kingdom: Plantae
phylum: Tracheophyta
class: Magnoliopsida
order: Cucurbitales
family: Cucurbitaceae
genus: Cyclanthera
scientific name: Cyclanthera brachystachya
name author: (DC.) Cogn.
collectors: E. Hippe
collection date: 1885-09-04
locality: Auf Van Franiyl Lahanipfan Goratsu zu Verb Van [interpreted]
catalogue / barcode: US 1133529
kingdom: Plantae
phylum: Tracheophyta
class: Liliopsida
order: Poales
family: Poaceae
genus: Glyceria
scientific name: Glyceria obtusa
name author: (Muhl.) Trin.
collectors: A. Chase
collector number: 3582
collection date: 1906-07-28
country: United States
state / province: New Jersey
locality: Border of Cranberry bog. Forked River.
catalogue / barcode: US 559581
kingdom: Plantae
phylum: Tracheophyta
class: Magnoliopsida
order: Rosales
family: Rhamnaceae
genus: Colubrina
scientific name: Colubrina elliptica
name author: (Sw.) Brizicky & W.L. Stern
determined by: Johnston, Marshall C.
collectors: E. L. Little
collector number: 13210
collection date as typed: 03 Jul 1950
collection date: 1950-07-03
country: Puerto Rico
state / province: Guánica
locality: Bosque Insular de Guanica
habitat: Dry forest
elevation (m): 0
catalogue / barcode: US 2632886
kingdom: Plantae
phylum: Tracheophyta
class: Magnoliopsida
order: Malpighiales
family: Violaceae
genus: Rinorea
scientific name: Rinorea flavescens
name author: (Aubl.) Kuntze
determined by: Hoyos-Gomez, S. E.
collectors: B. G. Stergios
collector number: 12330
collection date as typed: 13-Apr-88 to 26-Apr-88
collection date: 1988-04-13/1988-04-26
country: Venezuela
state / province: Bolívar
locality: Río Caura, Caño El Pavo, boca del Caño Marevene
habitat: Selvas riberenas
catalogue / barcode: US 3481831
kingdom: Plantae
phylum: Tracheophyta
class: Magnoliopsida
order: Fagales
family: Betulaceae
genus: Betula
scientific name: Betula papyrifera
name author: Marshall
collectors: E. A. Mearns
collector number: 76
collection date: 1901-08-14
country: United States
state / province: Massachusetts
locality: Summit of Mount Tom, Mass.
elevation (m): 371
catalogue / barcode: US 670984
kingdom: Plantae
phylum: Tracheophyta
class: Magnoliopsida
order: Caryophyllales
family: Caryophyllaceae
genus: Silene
--
WHAT TO DO
Please repeat all of the lines above, switching "locality" to "place" and leaving everything else as it is.

EXERCISE ANSWER
kingdom: Plantae
phylum: Tracheophyta
class: Magnoliopsida
order: Cucurbitales
family: Cucurbitaceae
genus: Cyclanthera
scientific name: Cyclanthera brachystachya
name author: (DC.) Cogn.
collectors: E. Hippe
collection date: 1885-09-04
place: Auf Van Franiyl Lahanipfan Goratsu zu Verb Van [interpreted]
catalogue / barcode: US 1133529
kingdom: Plantae
phylum: Tracheophyta
class: Liliopsida
order: Poales
family: Poaceae
genus: Glyceria
scientific name: Glyceria obtusa
name author: (Muhl.) Trin.
collectors: A. Chase
collector number: 3582
collection date: 1906-07-28
country: United States
state / province: New Jersey
place: Border of Cranberry bog. Forked River.
catalogue / barcode: US 559581
kingdom: Plantae
phylum: Tracheophyta
class: Magnoliopsida
order: Rosales
family: Rhamnaceae
genus: Colubrina
scientific name: Colubrina elliptica
name author: (Sw.) Brizicky & W.L. Stern
determined by: Johnston, Marshall C.
collectors: E. L. Little
collector number: 13210
collection date as typed: 03 Jul 1950
collection date: 1950-07-03
country: Puerto Rico
state / province: Guánica
place: Bosque Insular de Guanica
habitat: Dry forest
elevation (m): 0
catalogue / barcode: US 2632886
kingdom: Plantae
phylum: Tracheophyta
class: Magnoliopsida
order: Malpighiales
family: Violaceae
genus: Rinorea
scientific name: Rinorea flavescens
name author: (Aubl.) Kuntze
determined by: Hoyos-Gomez, S. E.
collectors: B. G. Stergios
collector number: 12330
collection date as typed: 13-Apr-88 to 26-Apr-88
collection date: 1988-04-13/1988-04-26
country: Venezuela
state / province: Bolívar
place: Río Caura, Caño El Pavo, boca del Caño Marevene
habitat: Selvas riberenas
catalogue / barcode: US 3481831
kingdom: Plantae
phylum: Tracheophyta
class: Magnoliopsida
order: Fagales
family: Betulaceae
genus: Betula
scientific name: Betula papyrifera
name author: Marshall
collectors: E. A. Mearns
collector number: 76
collection date: 1901-08-14
country: United States
state / province: Massachusetts
place: Summit of Mount Tom, Mass.
elevation (m): 371
catalogue / barcode: US 670984
kingdom: Plantae
phylum: Tracheophyta
class: Magnoliopsida
order: Caryophyllales
family: Caryophyllaceae
genus: Silene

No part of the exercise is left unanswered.